Con i Marble Valley, Steve West, ex Pavement, ci riprova con questo secondo album, “Wild Yams”, che segna defintivamente l’intenzione di riprendere l’attività musicale. Ed è decisamente un buon segno, perché Wild Yams, seppure non sarà mai ricordato come album storico di questo inizio millennio, è sicuramente un lavoro ottimamente confezionato. Campeggia su tutto la melodia, che West e la sua band (James Waudby alle chitarre, Carl Hogarth alle tastiere e sinto, Beige al basso, Remko Schouten ai sintetizzatori, Andy Dimmack alla batteria) inseguono senza timore di apparire commerciali, e con il risultato di non riuscirci mai, regalando così belle canzoni che magari non diventeranno hits assolute ma si fanno ascoltare volentieri. I sintetizzatori non prevalgono, cosicché è mantenuta la struttura rock, un rock decisamente indie, ma con richiami a Beatles, al country, al pop britannico.

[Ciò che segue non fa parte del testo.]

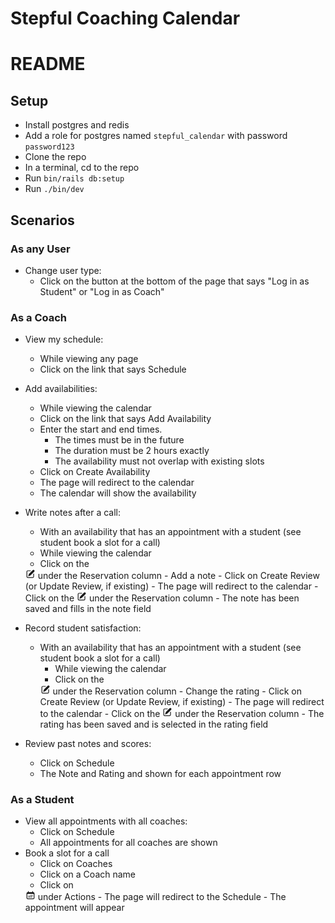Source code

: # Stepful Coaching Calendar


# README

## Setup
 - Install postgres and redis
 - Add a role for postgres named `stepful_calendar` with password `password123`
 - Clone the repo
 - In a terminal, cd to the repo
 - Run `bin/rails db:setup`
 - Run `./bin/dev`

## Scenarios

### As any User
  - Change user type:
    - Click on the button at the bottom of the page that says "Log in as Student" or "Log in as Coach"

### As a Coach
- View my schedule:
  - While viewing any page
  - Click on the link that says Schedule
- Add availabilities:
  - While viewing the calendar
  - Click on the link that says Add Availability
  - Enter the start and end times.
    - The times must be in the future
    - The duration must be 2 hours exactly
    - The availability must not overlap with existing slots
  - Click on Create Availability
  - The page will redirect to the calendar
  - The calendar will show the availability
- Write notes after a call:
  - With an availability that has an appointment with a student (see student book a slot for a call)
  - While viewing the calendar
  - Click on the
  <svg xmlns="http://www.w3.org/2000/svg" viewBox="0 0 20 20" fill="currentColor" style="width: 16px;">
    <path d="M5.433 13.917l1.262-3.155A4 4 0 017.58 9.42l6.92-6.918a2.121 2.121 0 013 3l-6.92 6.918c-.383.383-.84.685-1.343.886l-3.154 1.262a.5.5 0 01-.65-.65z" />
    <path d="M3.5 5.75c0-.69.56-1.25 1.25-1.25H10A.75.75 0 0010 3H4.75A2.75 2.75 0 002 5.75v9.5A2.75 2.75 0 004.75 18h9.5A2.75 2.75 0 0017 15.25V10a.75.75 0 00-1.5 0v5.25c0 .69-.56 1.25-1.25 1.25h-9.5c-.69 0-1.25-.56-1.25-1.25v-9.5z" />
  </svg>
  under the Reservation column
  - Add a note
  - Click on Create Review (or Update Review, if existing)
  - The page will redirect to the calendar
  - Click on the
  <svg xmlns="http://www.w3.org/2000/svg" viewBox="0 0 20 20" fill="currentColor" style="width: 16px;">
    <path d="M5.433 13.917l1.262-3.155A4 4 0 017.58 9.42l6.92-6.918a2.121 2.121 0 013 3l-6.92 6.918c-.383.383-.84.685-1.343.886l-3.154 1.262a.5.5 0 01-.65-.65z" />
    <path d="M3.5 5.75c0-.69.56-1.25 1.25-1.25H10A.75.75 0 0010 3H4.75A2.75 2.75 0 002 5.75v9.5A2.75 2.75 0 004.75 18h9.5A2.75 2.75 0 0017 15.25V10a.75.75 0 00-1.5 0v5.25c0 .69-.56 1.25-1.25 1.25h-9.5c-.69 0-1.25-.56-1.25-1.25v-9.5z" />
  </svg>
  under the Reservation column
  - The note has been saved and fills in the note field

- Record student satisfaction:
  - With an availability that has an appointment with a student (see student book a slot for a call)
    - While viewing the calendar
    - Click on the
    <svg xmlns="http://www.w3.org/2000/svg" viewBox="0 0 20 20" fill="currentColor" style="width: 16px;">
      <path d="M5.433 13.917l1.262-3.155A4 4 0 017.58 9.42l6.92-6.918a2.121 2.121 0 013 3l-6.92 6.918c-.383.383-.84.685-1.343.886l-3.154 1.262a.5.5 0 01-.65-.65z" />
      <path d="M3.5 5.75c0-.69.56-1.25 1.25-1.25H10A.75.75 0 0010 3H4.75A2.75 2.75 0 002 5.75v9.5A2.75 2.75 0 004.75 18h9.5A2.75 2.75 0 0017 15.25V10a.75.75 0 00-1.5 0v5.25c0 .69-.56 1.25-1.25 1.25h-9.5c-.69 0-1.25-.56-1.25-1.25v-9.5z" />
    </svg>
    under the Reservation column
    - Change the rating
    - Click on Create Review (or Update Review, if existing)
    - The page will redirect to the calendar
    - Click on the
    <svg xmlns="http://www.w3.org/2000/svg" viewBox="0 0 20 20" fill="currentColor" style="width: 16px;">
      <path d="M5.433 13.917l1.262-3.155A4 4 0 017.58 9.42l6.92-6.918a2.121 2.121 0 013 3l-6.92 6.918c-.383.383-.84.685-1.343.886l-3.154 1.262a.5.5 0 01-.65-.65z" />
      <path d="M3.5 5.75c0-.69.56-1.25 1.25-1.25H10A.75.75 0 0010 3H4.75A2.75 2.75 0 002 5.75v9.5A2.75 2.75 0 004.75 18h9.5A2.75 2.75 0 0017 15.25V10a.75.75 0 00-1.5 0v5.25c0 .69-.56 1.25-1.25 1.25h-9.5c-.69 0-1.25-.56-1.25-1.25v-9.5z" />
    </svg>
    under the Reservation column
    - The rating has been saved and is selected in the rating field
- Review past notes and scores:
  - Click on Schedule
  - The Note and Rating and shown for each appointment row
### As a Student
- View all appointments with all coaches:
  - Click on Schedule
  - All appointments for all coaches are shown
- Book a slot for a call
  - Click on Coaches
  - Click on a Coach name
  - Click on
  <svg xmlns="http://www.w3.org/2000/svg" viewBox="0 0 20 20" fill="currentColor" style="width: 16px;">
    <path d="M5.25 12a.75.75 0 01.75-.75h.01a.75.75 0 01.75.75v.01a.75.75 0 01-.75.75H6a.75.75 0 01-.75-.75V12zM6 13.25a.75.75 0 00-.75.75v.01c0 .414.336.75.75.75h.01a.75.75 0 00.75-.75V14a.75.75 0 00-.75-.75H6zM7.25 12a.75.75 0 01.75-.75h.01a.75.75 0 01.75.75v.01a.75.75 0 01-.75.75H8a.75.75 0 01-.75-.75V12zM8 13.25a.75.75 0 00-.75.75v.01c0 .414.336.75.75.75h.01a.75.75 0 00.75-.75V14a.75.75 0 00-.75-.75H8zM9.25 10a.75.75 0 01.75-.75h.01a.75.75 0 01.75.75v.01a.75.75 0 01-.75.75H10a.75.75 0 01-.75-.75V10zM10 11.25a.75.75 0 00-.75.75v.01c0 .414.336.75.75.75h.01a.75.75 0 00.75-.75V12a.75.75 0 00-.75-.75H10zM9.25 14a.75.75 0 01.75-.75h.01a.75.75 0 01.75.75v.01a.75.75 0 01-.75.75H10a.75.75 0 01-.75-.75V14zM12 9.25a.75.75 0 00-.75.75v.01c0 .414.336.75.75.75h.01a.75.75 0 00.75-.75V10a.75.75 0 00-.75-.75H12zM11.25 12a.75.75 0 01.75-.75h.01a.75.75 0 01.75.75v.01a.75.75 0 01-.75.75H12a.75.75 0 01-.75-.75V12zM12 13.25a.75.75 0 00-.75.75v.01c0 .414.336.75.75.75h.01a.75.75 0 00.75-.75V14a.75.75 0 00-.75-.75H12zM13.25 10a.75.75 0 01.75-.75h.01a.75.75 0 01.75.75v.01a.75.75 0 01-.75.75H14a.75.75 0 01-.75-.75V10zM14 11.25a.75.75 0 00-.75.75v.01c0 .414.336.75.75.75h.01a.75.75 0 00.75-.75V12a.75.75 0 00-.75-.75H14z" />
    <path fill-rule="evenodd" d="M5.75 2a.75.75 0 01.75.75V4h7V2.75a.75.75 0 011.5 0V4h.25A2.75 2.75 0 0118 6.75v8.5A2.75 2.75 0 0115.25 18H4.75A2.75 2.75 0 012 15.25v-8.5A2.75 2.75 0 014.75 4H5V2.75A.75.75 0 015.75 2zm-1 5.5c-.69 0-1.25.56-1.25 1.25v6.5c0 .69.56 1.25 1.25 1.25h10.5c.69 0 1.25-.56 1.25-1.25v-6.5c0-.69-.56-1.25-1.25-1.25H4.75z" clip-rule="evenodd" />
  </svg>
  under Actions
  - The page will redirect to the Schedule
  - The appointment will appear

Si possono così gustare piacevolmente la poetica I could Drink an Ocean, forse il pezzo migliore, o la dolce Fag & Ah light, o pezzi più duri e cupi come Sunshine Rayland, mentre non guasta l’elettronica in Computer Man, anche questa molto poppeggiante, che viene giù facile ma decisamente gradevole.
L’unico difetto di quest’album è che non esplode mai: prosegue lineare lungo la sua scelta melodica (e magari dopo 13 pezzi qualcuno la troverà anche troppo uguale a se stessa) e non regala molti passaggi di stile, ma almeno i Marble Valley non si lasciano prendere dalla frenesia di sperimentare a tutti i costi per imporsi in qualche modo nei circuiti di nicchia.
L’album resta un buon lavoro, ma la sensazione è che in futuro il gruppo potrà fare anche meglio.